Il regista teatrale Fabio Cavalli arriva al carcere di massima sicurezza di Rebibbia con un obiettivo: formare un gruppo di attori sufficientemente talentuosi per poter mettere in scena il “Giulio Cesare” di Shakespeare, scegliendoli tra i molti reclusi della prigione (la maggior parte condannati per reati gravissimi quali traffico di droga e omicidio).
Definirei questo lavoro dei fratelli Taviani (Orso d’oro al festival di Berlino 2012) come realmente geniale e soprattutto assai coraggioso, tanto per la scelta del bianco e nero quanto per aver chiesto ai carcerati di recitare nel loro dialetto. Scommesse sicuramente vinte e che hanno contribuito a rendere la pellicola un vero capolavoro.

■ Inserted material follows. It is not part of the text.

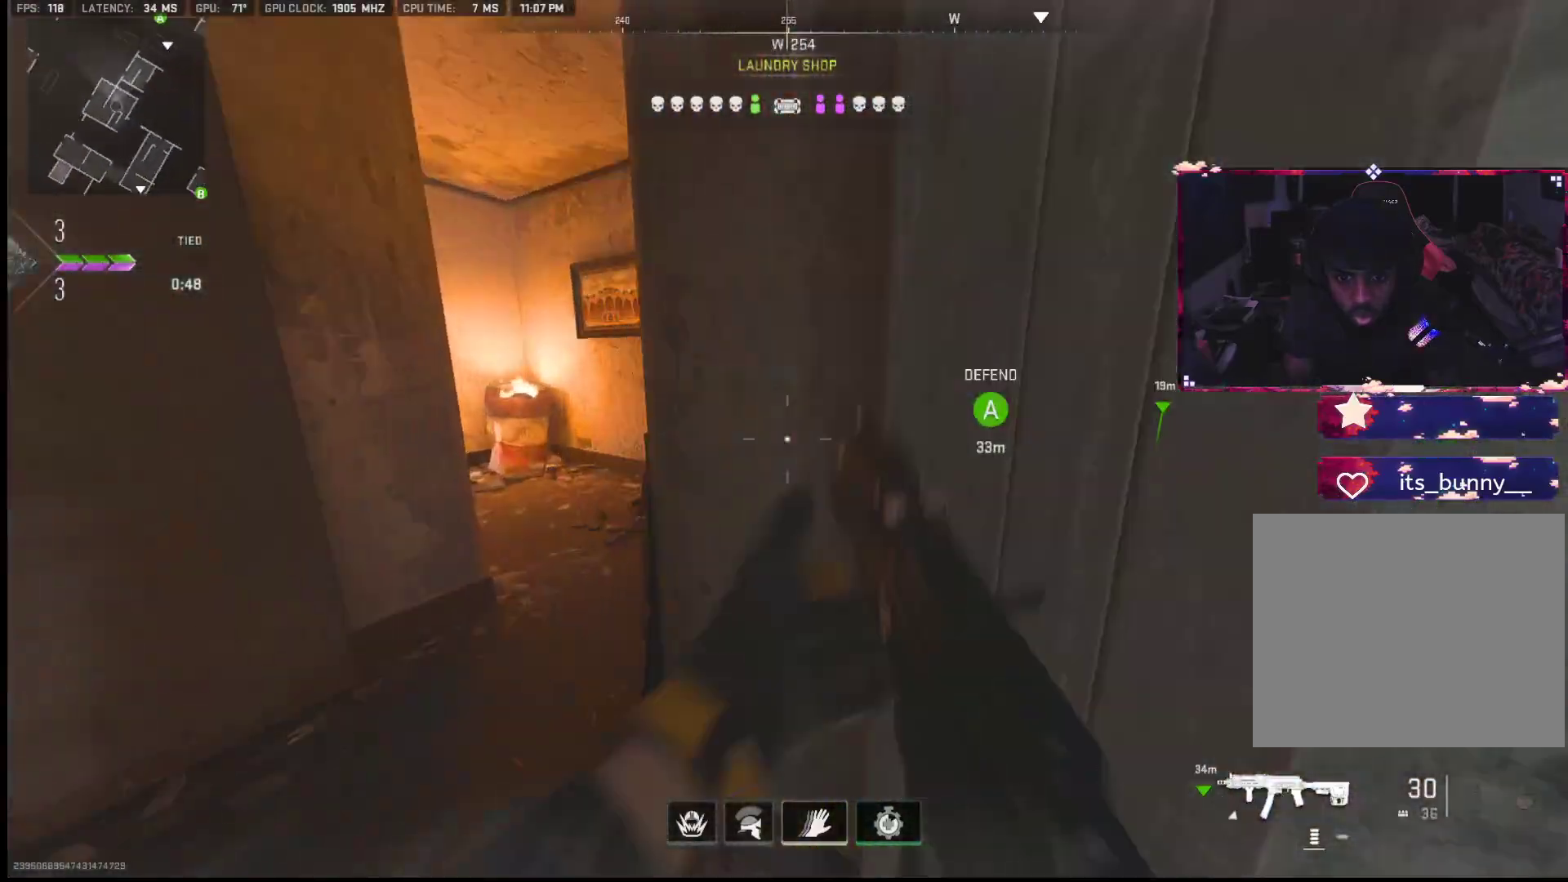
{"buttons": [], "left_stick": "up-right", "right_stick": "center", "events": [[17, "left_stick", "up"], [17, "right_stick", "center"], [67, "TRIANGLE", "down"], [133, "TRIANGLE", "up"], [233, "right_stick", "left"], [267, "left_stick", "up-right"], [450, "right_stick", "center"]]}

Un film-documentario intenso, duro nella sua delicatezza e raffinatezza, e che certamente invita lo spettatore a riflettere sulla condizione dei carcerati, ma anche sulla propria esistenza ed in ultima istanza sul ruolo dell’arte nella vita, il tutto creando una serie di parallelismi tra i dialoghi della tragedia di Shakespeare e le storie dei detenuti, le loro vicissitudini personali ed il loro universo emozionale. Personalmente sono rimasto gradevolmente sorpreso dalle validissime interpretazioni dei vari detenuti-attori, in particolare di Cosimo Rega (Cassio) e Salvatore Striano (Bruto). DA VEDERE!